I remind myself of the appropriate diffidence I must show before thinking of interfering in an MPT decision. I consider this sanction determination susceptible to appellate intervention, for a reason which is squarely within the appellate jurisdiction. It discloses not only an insufficiency of reasoning, but an error of principle. It is an error similar to that in Stone, namely a failure properly to assess the gravity of conduct before it, and hence correctly to apply itself to the question of sanction – in this case, by failing fully to address the quality of that conduct as a regulatory breach.
This is not a matter on which an appellate court must consider itself at an inhibiting disadvantage in relation to a tribunal. On the contrary, it is the function of appellate courts to uphold the efficacy of regulatory regimes, and of orders made under statutory powers exercised on the grounds of necessity for the protection of the public.

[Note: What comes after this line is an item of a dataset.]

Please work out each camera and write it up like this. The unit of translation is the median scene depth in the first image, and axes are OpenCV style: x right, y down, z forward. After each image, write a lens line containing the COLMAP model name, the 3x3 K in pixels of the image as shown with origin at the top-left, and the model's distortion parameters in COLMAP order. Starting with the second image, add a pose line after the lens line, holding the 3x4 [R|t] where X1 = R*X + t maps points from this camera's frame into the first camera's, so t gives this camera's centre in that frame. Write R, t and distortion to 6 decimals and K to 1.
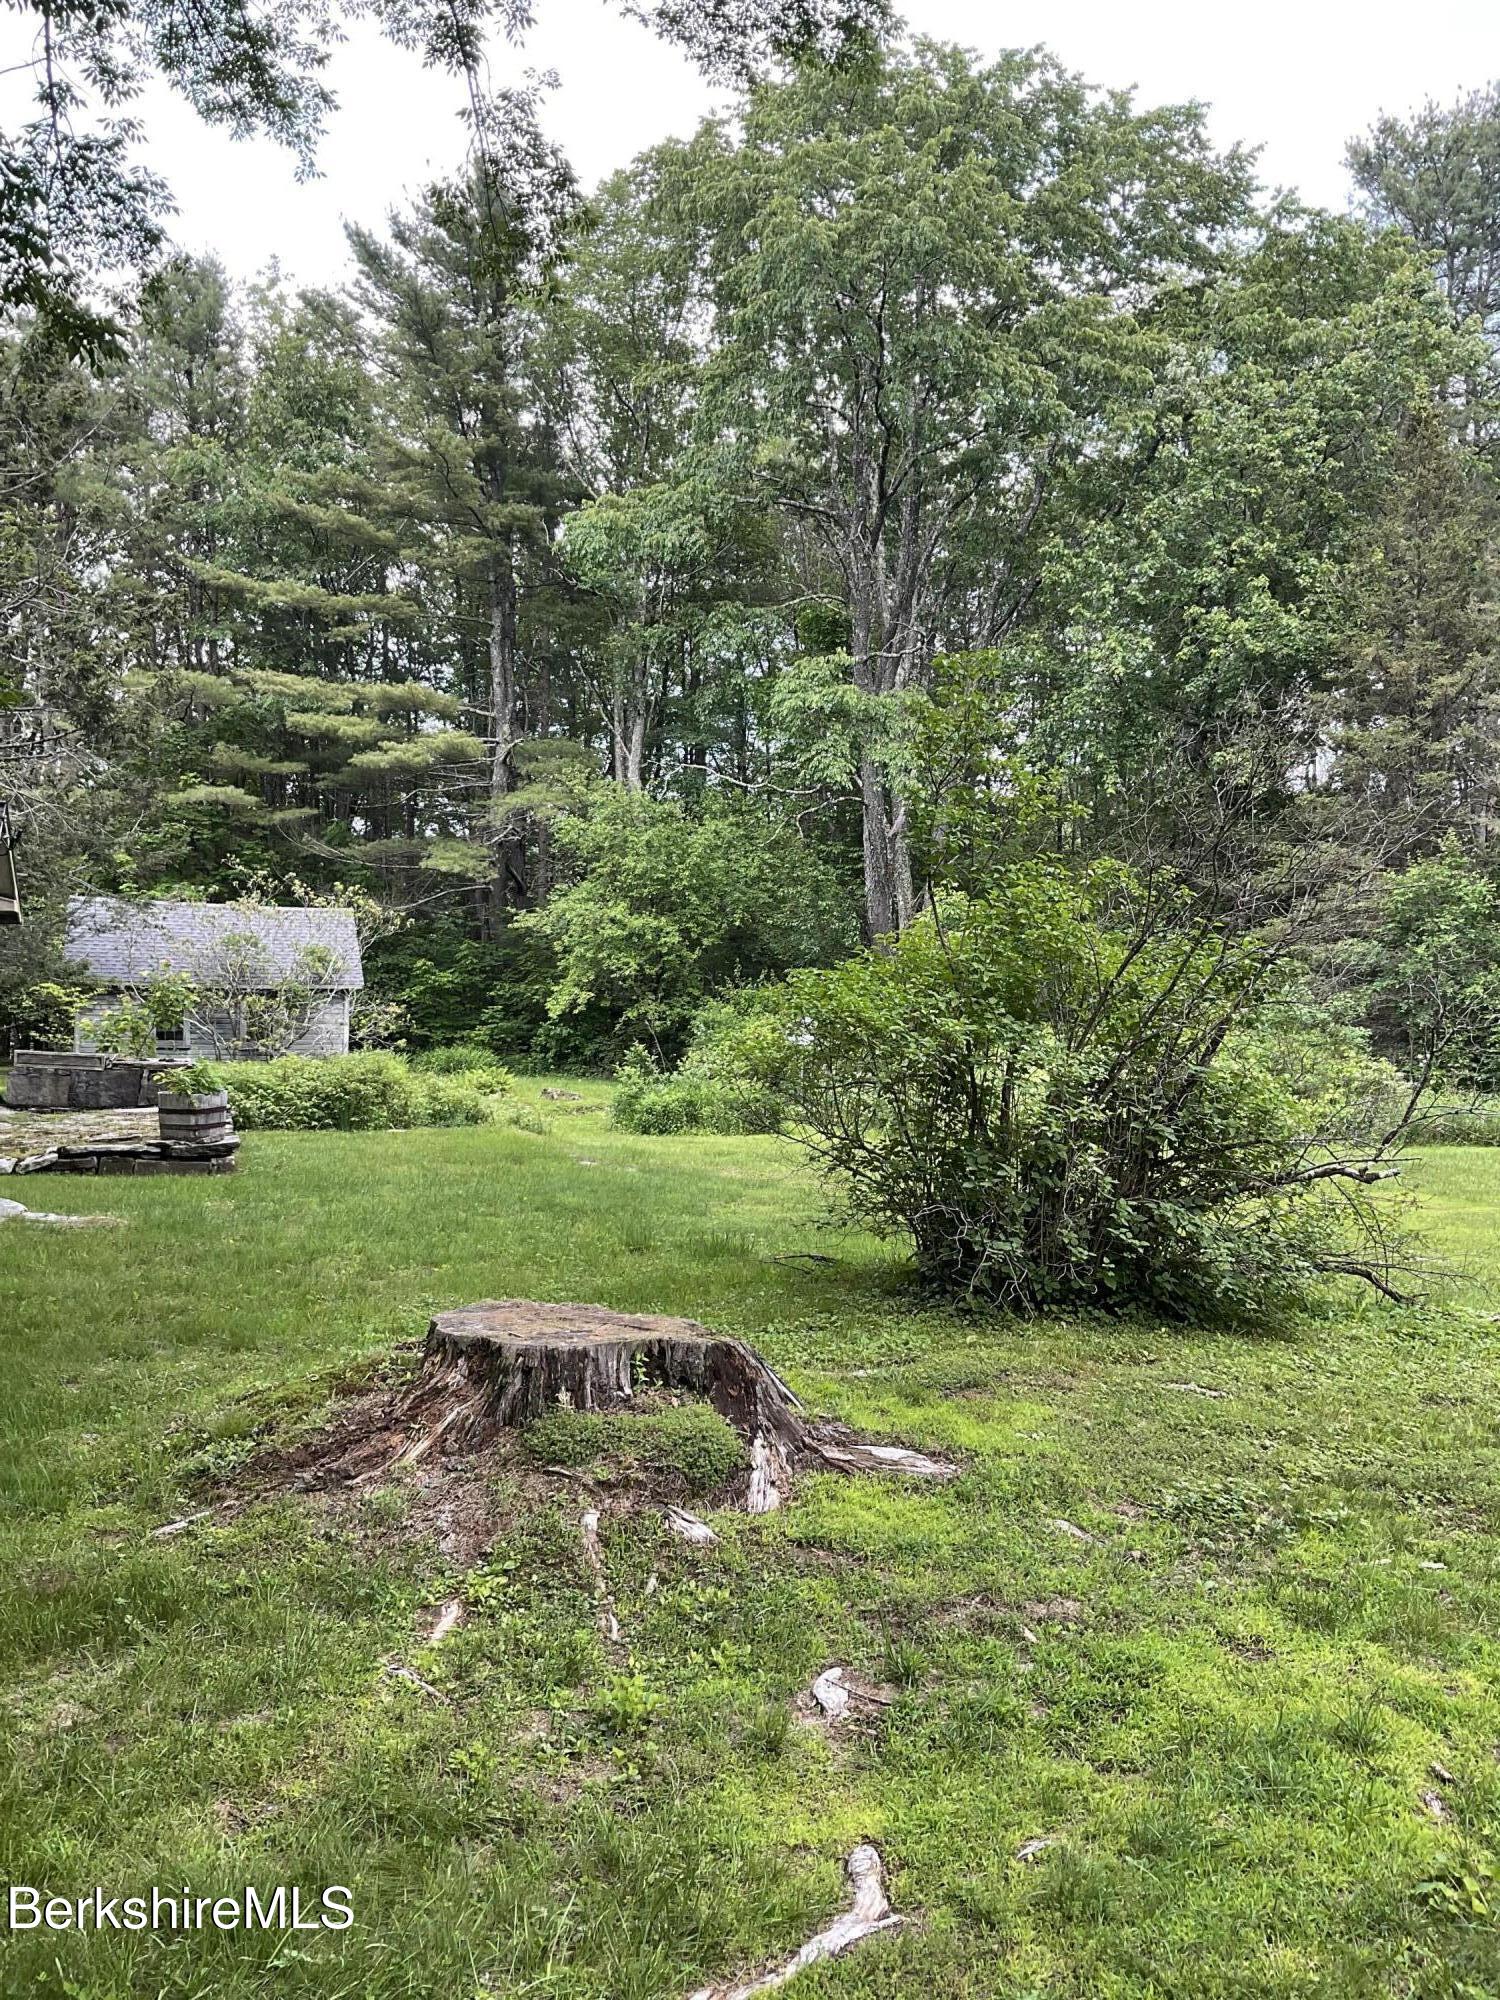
lens RADIAL K [[1696.2, 0, 738.6], [0, 1696.2, 999.3], [0, 0, 1]] dist [0.120015, -0.225649]
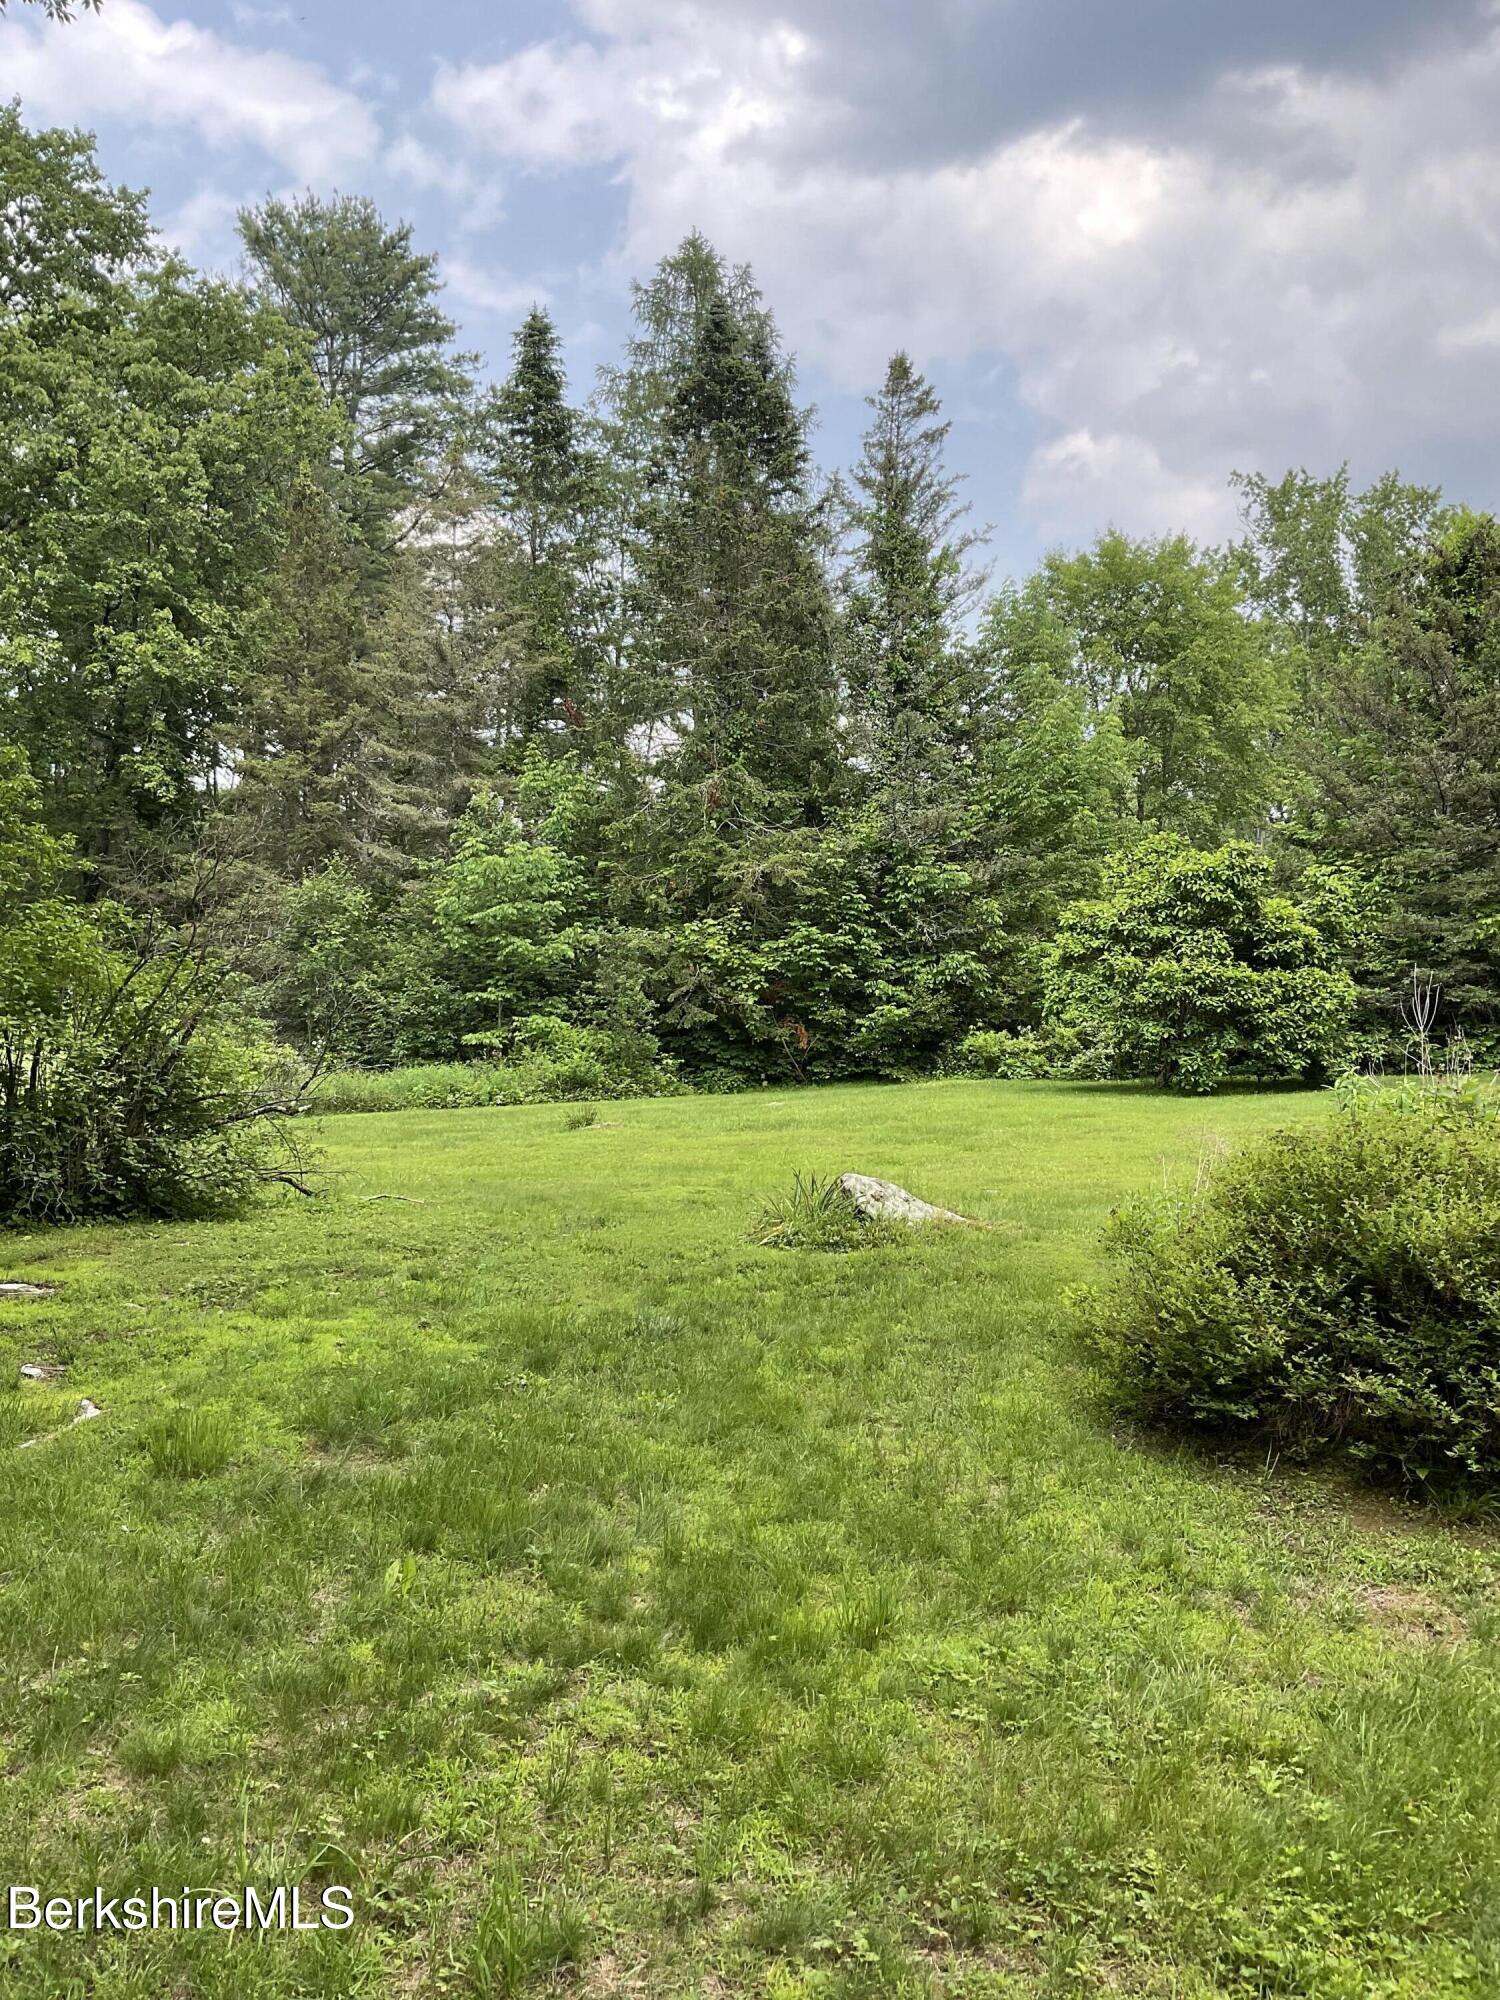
lens RADIAL K [[1696.2, 0, 738.6], [0, 1696.2, 999.3], [0, 0, 1]] dist [0.120015, -0.225649]
pose [[0.812785, -0.012405, 0.582432, -0.053017], [0.010313, 0.999923, 0.006905, -0.001492], [-0.582472, 0.000394, 0.812850, -0.128160]]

Whether or not the Sanctions Guidance assists them to do so, it is imperative that MPT decisions on sanction clearly demonstrate to the public that they also have this fully in mind, and that cases of the deliberate breach of specific restrictions imposed personally on doctors are expressly dealt with as such. It is, after all, a matter going directly to the overarching objective. In particular, where a doctor’s registration has been made conditional on compliance with certain requirements, and those requirements are not complied with, it is essential that an
MPT deals directly with the conditionality of the doctor’s registration in its assessment of
the gravity of the conduct before it, and in its approach to sanction, and demonstrates that clearly in the reasons it gives for its conclusions.
In all of these circumstances, it is my conclusion that the MPT in this case made an error of principle in its sanctions evaluation resulting in an insufficiency of reasoning for departure from the Sanctions Guidance. That is a serious irregularity vitiating the justice of its conclusion. I allow this appeal on that basis.
Disposal
The MPT’s determination on sanction is quashed.